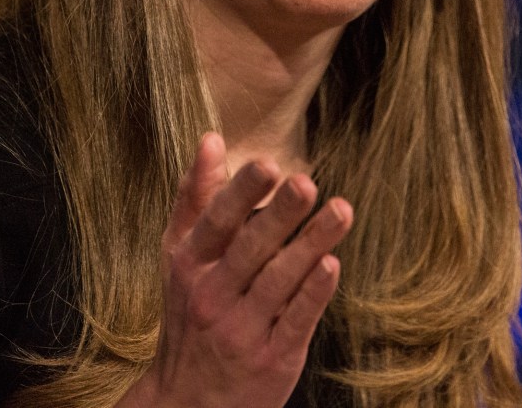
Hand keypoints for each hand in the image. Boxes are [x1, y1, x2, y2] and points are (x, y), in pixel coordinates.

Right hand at [119, 132, 353, 407]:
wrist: (188, 402)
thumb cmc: (189, 312)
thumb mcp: (180, 256)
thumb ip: (195, 197)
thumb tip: (211, 139)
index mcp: (190, 265)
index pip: (216, 223)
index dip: (241, 193)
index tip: (268, 164)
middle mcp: (212, 296)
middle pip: (249, 249)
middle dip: (278, 215)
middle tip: (306, 183)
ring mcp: (242, 329)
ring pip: (278, 282)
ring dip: (310, 243)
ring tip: (341, 210)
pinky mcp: (273, 358)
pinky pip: (296, 320)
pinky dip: (314, 293)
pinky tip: (332, 263)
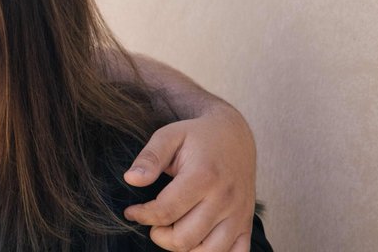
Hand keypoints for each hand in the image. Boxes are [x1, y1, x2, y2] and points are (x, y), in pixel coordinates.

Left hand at [123, 105, 256, 251]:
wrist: (234, 135)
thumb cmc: (197, 136)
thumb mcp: (169, 136)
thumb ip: (149, 158)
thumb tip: (131, 179)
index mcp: (204, 176)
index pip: (166, 211)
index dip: (142, 216)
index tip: (132, 211)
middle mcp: (225, 199)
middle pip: (184, 238)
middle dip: (159, 235)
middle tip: (152, 220)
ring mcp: (239, 214)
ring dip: (183, 247)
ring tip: (172, 229)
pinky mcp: (247, 224)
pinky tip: (196, 239)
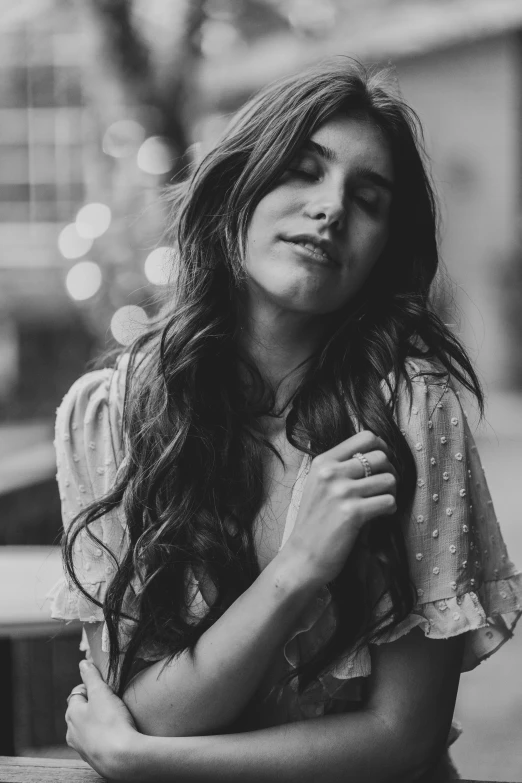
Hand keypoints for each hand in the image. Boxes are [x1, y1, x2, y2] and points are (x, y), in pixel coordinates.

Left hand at [66, 660, 137, 780]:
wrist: (122, 759)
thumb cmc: (110, 723)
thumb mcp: (101, 693)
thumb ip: (91, 677)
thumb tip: (83, 663)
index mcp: (72, 714)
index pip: (78, 693)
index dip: (91, 685)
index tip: (105, 685)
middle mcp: (73, 732)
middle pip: (82, 711)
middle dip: (95, 703)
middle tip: (113, 699)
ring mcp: (83, 747)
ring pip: (89, 727)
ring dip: (100, 720)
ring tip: (117, 716)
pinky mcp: (95, 758)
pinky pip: (98, 741)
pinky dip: (105, 735)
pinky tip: (117, 733)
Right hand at [283, 430, 396, 585]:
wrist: (302, 557)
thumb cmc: (314, 522)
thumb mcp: (318, 485)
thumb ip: (340, 467)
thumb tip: (378, 454)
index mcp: (323, 461)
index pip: (366, 436)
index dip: (382, 448)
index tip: (382, 464)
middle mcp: (331, 472)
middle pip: (381, 457)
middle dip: (390, 472)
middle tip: (384, 488)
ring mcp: (341, 492)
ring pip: (389, 479)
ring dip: (391, 493)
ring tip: (381, 503)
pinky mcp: (352, 513)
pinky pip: (388, 501)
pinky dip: (390, 509)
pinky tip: (380, 516)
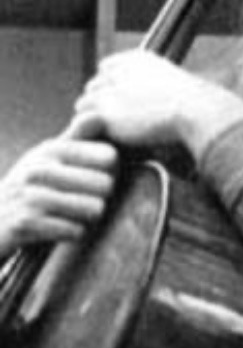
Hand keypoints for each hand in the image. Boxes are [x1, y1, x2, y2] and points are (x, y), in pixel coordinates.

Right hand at [0, 121, 118, 255]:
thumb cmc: (29, 188)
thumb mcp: (49, 158)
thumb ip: (77, 138)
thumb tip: (99, 114)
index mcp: (52, 149)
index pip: (109, 157)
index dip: (113, 171)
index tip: (99, 177)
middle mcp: (40, 168)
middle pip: (106, 185)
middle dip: (102, 197)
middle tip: (85, 201)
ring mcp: (30, 196)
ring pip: (94, 208)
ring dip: (88, 217)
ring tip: (73, 215)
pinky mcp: (24, 224)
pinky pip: (75, 230)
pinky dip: (73, 233)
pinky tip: (59, 229)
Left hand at [74, 50, 242, 161]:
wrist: (197, 110)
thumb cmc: (193, 103)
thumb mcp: (172, 83)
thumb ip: (151, 86)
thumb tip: (143, 102)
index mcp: (137, 59)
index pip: (106, 68)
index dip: (110, 86)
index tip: (120, 102)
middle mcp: (120, 70)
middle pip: (93, 86)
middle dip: (99, 102)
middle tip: (113, 123)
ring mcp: (110, 90)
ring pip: (84, 104)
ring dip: (93, 118)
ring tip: (107, 134)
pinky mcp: (105, 111)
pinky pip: (81, 122)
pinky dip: (88, 131)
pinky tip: (102, 140)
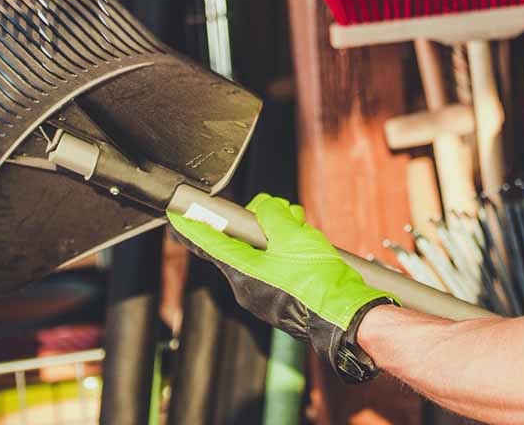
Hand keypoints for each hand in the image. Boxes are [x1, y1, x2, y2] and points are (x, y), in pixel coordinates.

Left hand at [168, 193, 396, 382]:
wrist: (345, 315)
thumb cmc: (319, 283)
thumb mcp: (294, 235)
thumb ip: (272, 214)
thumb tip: (265, 208)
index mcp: (243, 271)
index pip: (208, 243)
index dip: (192, 225)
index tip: (177, 213)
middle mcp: (247, 284)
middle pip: (240, 241)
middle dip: (260, 220)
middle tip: (280, 211)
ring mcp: (263, 291)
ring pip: (262, 249)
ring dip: (279, 232)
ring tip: (301, 228)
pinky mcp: (280, 293)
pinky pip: (276, 263)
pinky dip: (288, 248)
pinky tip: (308, 243)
-=-=-=-=-
■ WHAT THE TASK ASKS
Omit the pictures and restate the rest of the records verbatim.

■ SOLUTION TO THIS EXERCISE
Hand keypoints for each hand in the image. Boxes are [x1, y1, x2, y2] and points are (x, y), in pixel coordinates.

Right hand at [119, 132, 353, 407]:
wrist: (188, 402)
thumb cmc: (189, 312)
thumb mcp: (180, 256)
thumb ip: (195, 197)
thumb tip: (211, 139)
index mcp: (190, 265)
index pip: (216, 223)
index dip: (241, 193)
index tip: (268, 164)
middle mcp: (212, 296)
middle pip: (249, 249)
middle dip: (278, 215)
middle tip: (306, 183)
ring mcp: (242, 329)
ring pip: (278, 282)
ring dip: (310, 243)
ring tip: (341, 210)
pinky mcp: (273, 358)
pinky pip: (296, 320)
pinky dip: (314, 293)
pinky tip: (332, 263)
Hand keypoints for each hand in the image. Boxes are [x1, y1, x2, y2] and points are (x, y), in pixel coordinates.

Left hand at [123, 105, 256, 251]:
wrist: (234, 135)
thumb cmc: (197, 136)
thumb mcp: (169, 136)
thumb ip: (149, 158)
thumb tip: (131, 179)
index mcp: (204, 176)
index pip: (166, 211)
index dip: (142, 216)
index tip: (132, 211)
middle mcp: (225, 199)
middle pip: (184, 238)
middle dip: (159, 235)
middle tip: (152, 220)
ring mcp: (239, 214)
ring dip: (183, 247)
ring tip: (172, 229)
pinky mcp: (247, 224)
pinky tip: (196, 239)
Hand keypoints for each hand in the image. Boxes are [x1, y1, x2, y2] and points are (x, y), in pixel coordinates.

Left hand at [66, 660, 137, 780]:
wrist: (122, 759)
thumb cmc: (110, 723)
thumb mcp: (101, 693)
thumb ip: (91, 677)
thumb tip: (83, 663)
index mcp: (72, 714)
index pip: (78, 693)
index dip: (91, 685)
index tip: (105, 685)
middle mcp: (73, 732)
middle pip: (82, 711)
middle dip: (95, 703)
middle tip: (113, 699)
ring mcp: (83, 747)
ring pip: (89, 727)
ring dip: (100, 720)
ring tip: (117, 716)
pinky mcp: (95, 758)
pinky pip: (98, 741)
pinky dip: (105, 735)
pinky tip: (117, 733)
Right hand at [283, 430, 396, 585]:
wrist: (302, 557)
thumb cmc: (314, 522)
thumb mcp: (318, 485)
thumb ip: (340, 467)
thumb tip: (378, 454)
index mcp: (323, 461)
index pip: (366, 436)
index dip: (382, 448)
index tip: (382, 464)
middle mcp: (331, 472)
middle pip: (381, 457)
middle dip: (390, 472)
middle tip: (384, 488)
ring mcp: (341, 492)
ring pip: (389, 479)
ring dip: (391, 493)
ring tip: (381, 503)
pinky mcp: (352, 513)
pinky pip: (388, 501)
pinky dip: (390, 509)
pinky tip: (380, 516)
Hand keypoints for each hand in the image. Boxes are [x1, y1, x2, y2] and points are (x, y), in pixel coordinates.

Right hand at [0, 121, 118, 255]:
thumb cmc: (29, 188)
thumb mcp: (49, 158)
thumb ip: (77, 138)
thumb tip: (99, 114)
index mcp: (52, 149)
index pip: (109, 157)
index dip: (113, 171)
index tip: (99, 177)
middle mcp: (40, 168)
middle pip: (106, 185)
middle dip: (102, 197)
middle tip: (85, 201)
ring mcp: (30, 196)
ring pip: (94, 208)
ring dip: (88, 217)
ring tip: (73, 215)
pinky mcp: (24, 224)
pinky pip: (75, 230)
pinky dip: (73, 233)
pinky tip: (59, 229)
Left hand at [74, 50, 242, 161]:
wrist: (197, 110)
thumb cmc: (193, 103)
thumb mcp: (172, 83)
thumb ip: (151, 86)
thumb tip: (143, 102)
index mcp: (137, 59)
index pip: (106, 68)
index dip: (110, 86)
index tip: (120, 102)
middle mcp: (120, 70)
middle pip: (93, 86)
middle dip: (99, 102)
middle tip: (113, 123)
ring mcp: (110, 90)
ring pip: (84, 104)
ring dip: (93, 118)
ring tip: (107, 134)
pinky mcp: (105, 111)
pinky pip: (81, 122)
pinky dip: (88, 131)
pinky tip: (102, 140)
Hand keypoints for each hand in the image. Boxes are [x1, y1, x2, y2] and points are (x, y), in pixel coordinates.

Left hand at [168, 193, 396, 382]:
wrist: (345, 315)
thumb cmc: (319, 283)
thumb mcp: (294, 235)
thumb ip: (272, 214)
thumb tip: (265, 208)
index mcp: (243, 271)
index pip: (208, 243)
index dip: (192, 225)
index tip: (177, 213)
middle mcp: (247, 284)
middle pip: (240, 241)
middle dip: (260, 220)
middle tip: (280, 211)
ring mcp: (263, 291)
ring pip: (262, 249)
ring dip: (279, 232)
ring tip: (301, 228)
pinky mcp: (280, 293)
pinky pip: (276, 263)
pinky dip: (288, 248)
pinky tip: (308, 243)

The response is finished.